Re: [PATCH] kernel/hung_task.c: export sysctl_hung_task_timeout_secs

From: Kent Overstreet
Date: Fri Feb 09 2024 - 17:23:45 EST

On Fri, Feb 09, 2024 at 02:13:24PM -0800, Andrew Morton wrote:
> On Fri, 9 Feb 2024 02:09:35 -0500 Kent Overstreet <kent.overstreet@xxxxxxxxx> wrote:
> > needed for thread_with_file; also rare but not unheard of to need this
> > in module code, when blocking on user input.
> I see no bcachefs code in linux-next which uses this. All I have to go
> with is the above explanation-free assertion.
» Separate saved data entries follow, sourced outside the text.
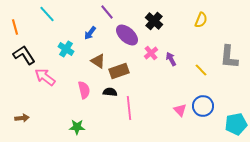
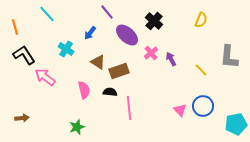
brown triangle: moved 1 px down
green star: rotated 21 degrees counterclockwise
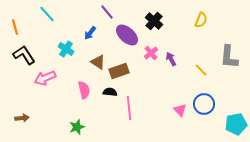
pink arrow: moved 1 px down; rotated 60 degrees counterclockwise
blue circle: moved 1 px right, 2 px up
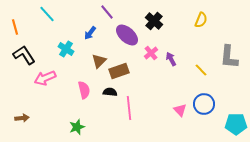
brown triangle: moved 1 px right, 1 px up; rotated 42 degrees clockwise
cyan pentagon: rotated 10 degrees clockwise
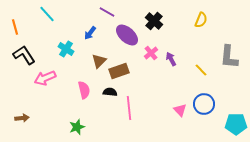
purple line: rotated 21 degrees counterclockwise
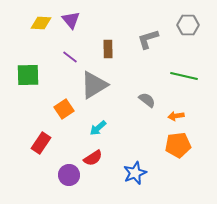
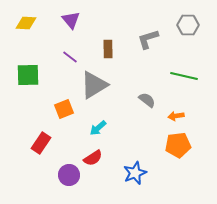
yellow diamond: moved 15 px left
orange square: rotated 12 degrees clockwise
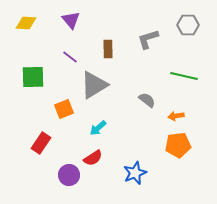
green square: moved 5 px right, 2 px down
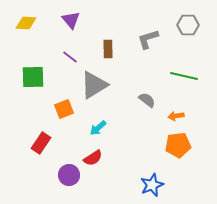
blue star: moved 17 px right, 12 px down
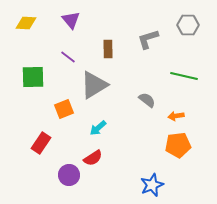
purple line: moved 2 px left
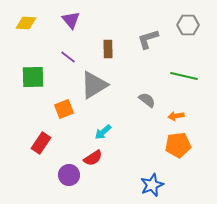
cyan arrow: moved 5 px right, 4 px down
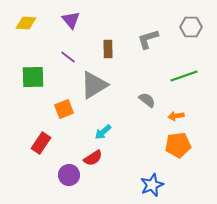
gray hexagon: moved 3 px right, 2 px down
green line: rotated 32 degrees counterclockwise
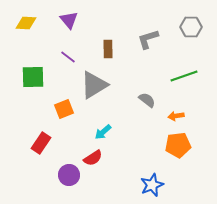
purple triangle: moved 2 px left
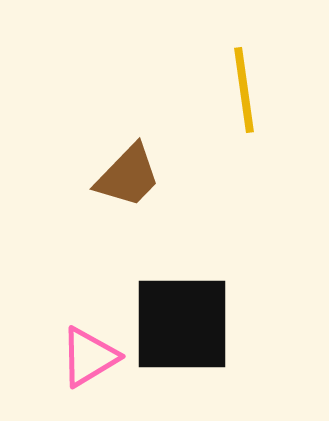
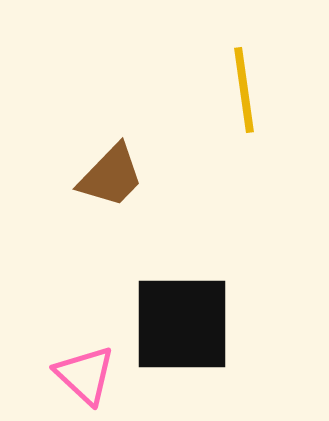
brown trapezoid: moved 17 px left
pink triangle: moved 4 px left, 18 px down; rotated 46 degrees counterclockwise
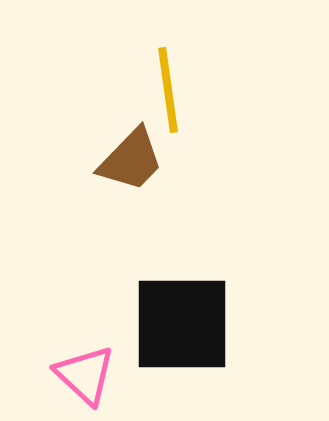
yellow line: moved 76 px left
brown trapezoid: moved 20 px right, 16 px up
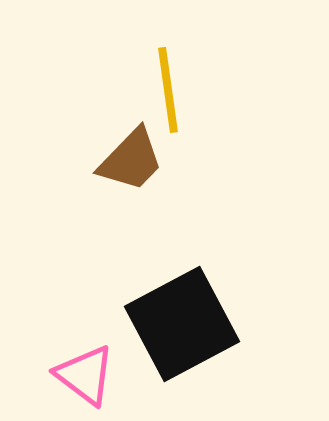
black square: rotated 28 degrees counterclockwise
pink triangle: rotated 6 degrees counterclockwise
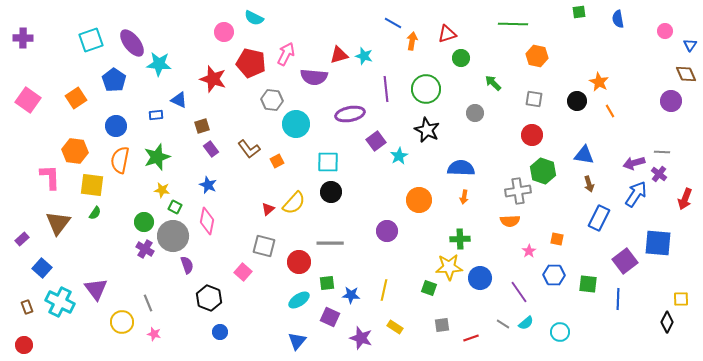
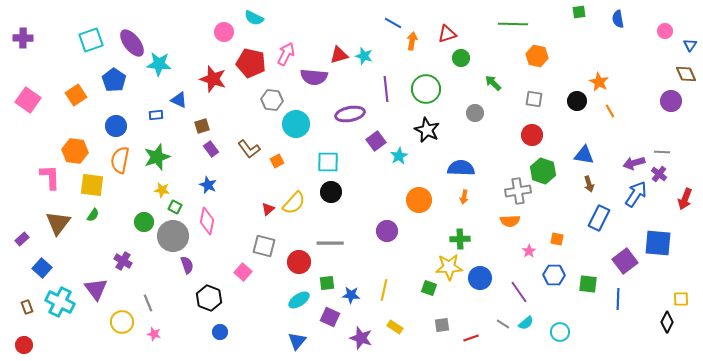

IOW this patch is
> unreviewable.
> > one workaround used by some code is wait_event_interruptible()
> examples?

fs/bcachefs/util.h kthread_wait_event(); we use that - among other
things - when the kthread is parked waiting for userspace to flip it on.

TASK_INTERRUPTIBLE was the suggestion I got years ago, but I want to get
away from it because -

> > - but that can be buggy if the outer context isn't expecting unwinding.
> More explanation of this?

We're starting to think about this a bit more because of David Howell's
proposal; the idea is that perhaps TASK_UNINTERRUPTIBLE vs.
TASK_INTERURPTIBLE vs. TASK_KILLABLE should probably not be set at the
waiting context, it should be set at the outer context where we would
handle (or not handle) -ERESTARTSYS.

think mutex_lock() vs. mutex_lock_killable(); that is bubbling up the
context specification in an ad hoc way. This would regularize that.

I've also seen bugs where code was doing a fixed TASK_INTERRUPTIBLE and
the outer context wasn't expecting that - kthread creation does this.

> > --- a/kernel/hung_task.c
> > +++ b/kernel/hung_task.c
> > @@ -43,6 +43,7 @@ static int __read_mostly sysctl_hung_task_check_count = PID_MAX_LIMIT;
> > * Zero means infinite timeout - no checking done:
> > */
> > unsigned long __read_mostly sysctl_hung_task_timeout_secs = CONFIG_DEFAULT_HUNG_TASK_TIMEOUT;
> > +EXPORT_SYMBOL_GPL(sysctl_hung_task_timeout_secs);
> It seems strange that a module wouild want this. Makes one wonder what
> the heck is going on in there.

specifically, this is for thread_with_file, where we've got a kthread
hooked up to a file descriptor, effectively using it as both stdin and

When the kthread reads from the fd, that can block for an unbounded
amount of time - we're waiting on userspace input and it's totally fine.